How to parse nagios status.dat file?
Asked Answered
D

7

5

I'd like to parse status.dat file for nagios3 and output as xml with a python script. The xml part is the easy one but how do I go about parsing the file? Use multi line regex? It's possible the file will be large as many hosts and services are monitored, will loading the whole file in memory be wise?
I only need to extract services that have critical state and host they belong to.

Any help and pointing in the right direction will be highly appreciated.

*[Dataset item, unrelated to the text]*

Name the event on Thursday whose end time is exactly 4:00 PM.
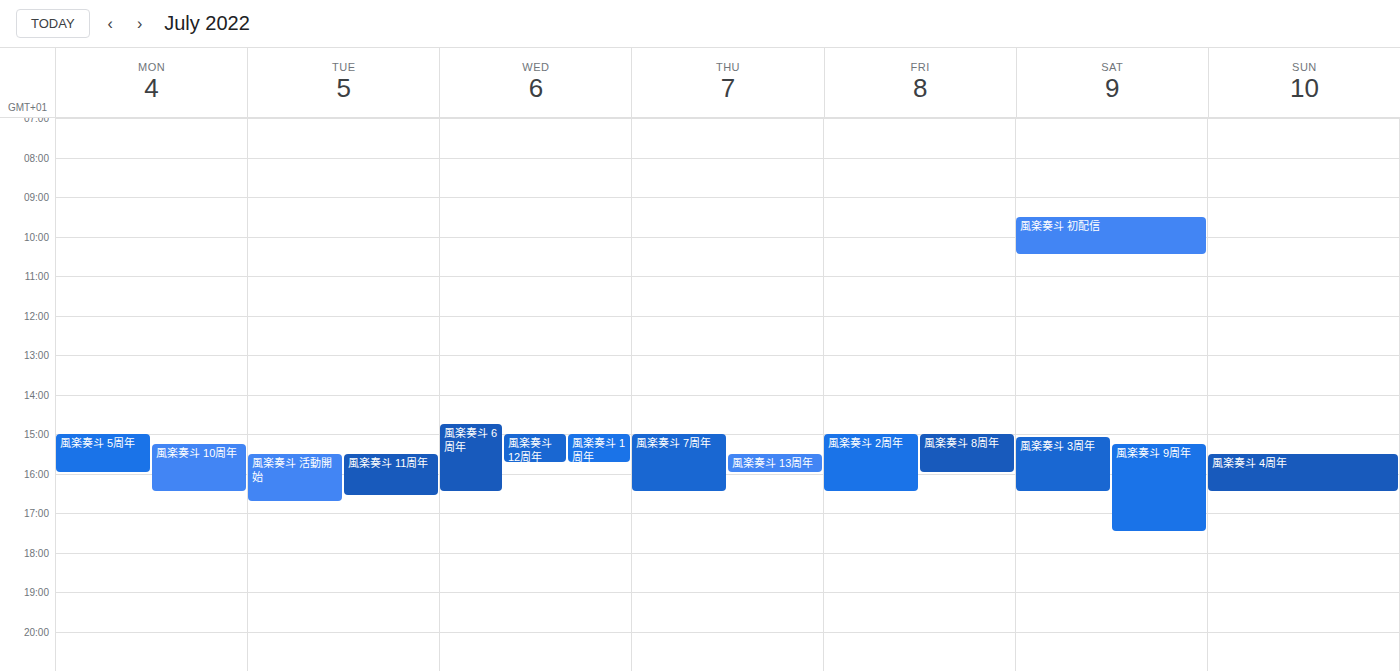
"風楽奏斗 13周年"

LE Here's how the file looks:

########################################
#          NAGIOS STATUS FILE
#
# THIS FILE IS AUTOMATICALLY GENERATED
# BY NAGIOS.  DO NOT MODIFY THIS FILE!
########################################

info {
    created=1233491098
    version=2.11
    }

program {
    modified_host_attributes=0
    modified_service_attributes=0
    nagios_pid=15015
    daemon_mode=1
    program_start=1233490393
    last_command_check=0
    last_log_rotation=0
    enable_notifications=1
    active_service_checks_enabled=1
    passive_service_checks_enabled=1
    active_host_checks_enabled=1
    passive_host_checks_enabled=1
    enable_event_handlers=1
    obsess_over_services=0
    obsess_over_hosts=0
    check_service_freshness=1
    check_host_freshness=0
    enable_flap_detection=0
    enable_failure_prediction=1
    process_performance_data=0
    global_host_event_handler=
    global_service_event_handler=
    total_external_command_buffer_slots=4096
    used_external_command_buffer_slots=0
    high_external_command_buffer_slots=0
    total_check_result_buffer_slots=4096
    used_check_result_buffer_slots=0
    high_check_result_buffer_slots=2
    }

host {
    host_name=localhost
    modified_attributes=0
    check_command=check-host-alive
    event_handler=
    has_been_checked=1
    should_be_scheduled=0
    check_execution_time=0.019
    check_latency=0.000
    check_type=0
    current_state=0
    last_hard_state=0
    plugin_output=PING OK - Packet loss = 0%, RTA = 3.57 ms
    performance_data=
    last_check=1233490883
    next_check=0
    current_attempt=1
    max_attempts=10
    state_type=1
    last_state_change=1233489475
    last_hard_state_change=1233489475
    last_time_up=1233490883
    last_time_down=0
    last_time_unreachable=0
    last_notification=0
    next_notification=0
    no_more_notifications=0
    current_notification_number=0
    notifications_enabled=1
    problem_has_been_acknowledged=0
    acknowledgement_type=0
    active_checks_enabled=1
    passive_checks_enabled=1
    event_handler_enabled=1
    flap_detection_enabled=1
    failure_prediction_enabled=1
    process_performance_data=1
    obsess_over_host=1
    last_update=1233491098
    is_flapping=0
    percent_state_change=0.00
    scheduled_downtime_depth=0
    }

service {
    host_name=gateway
    service_description=PING
    modified_attributes=0
    check_command=check_ping!100.0,20%!500.0,60%
    event_handler=
    has_been_checked=1
    should_be_scheduled=1
    check_execution_time=4.017
    check_latency=0.210
    check_type=0
    current_state=0
    last_hard_state=0
    current_attempt=1
    max_attempts=4
    state_type=1
    last_state_change=1233489432
    last_hard_state_change=1233489432
    last_time_ok=1233491078
    last_time_warning=0
    last_time_unknown=0
    last_time_critical=0
    plugin_output=PING OK - Packet loss = 0%, RTA = 2.98 ms
    performance_data=
    last_check=1233491078
    next_check=1233491378
    current_notification_number=0
    last_notification=0
    next_notification=0
    no_more_notifications=0
    notifications_enabled=1
    active_checks_enabled=1
    passive_checks_enabled=1
    event_handler_enabled=1
    problem_has_been_acknowledged=0
    acknowledgement_type=0
    flap_detection_enabled=1
    failure_prediction_enabled=1
    process_performance_data=1
    obsess_over_service=1
    last_update=1233491098
    is_flapping=0
    percent_state_change=0.00
    scheduled_downtime_depth=0
    }

It can have any number of hosts and a host can have any number of services.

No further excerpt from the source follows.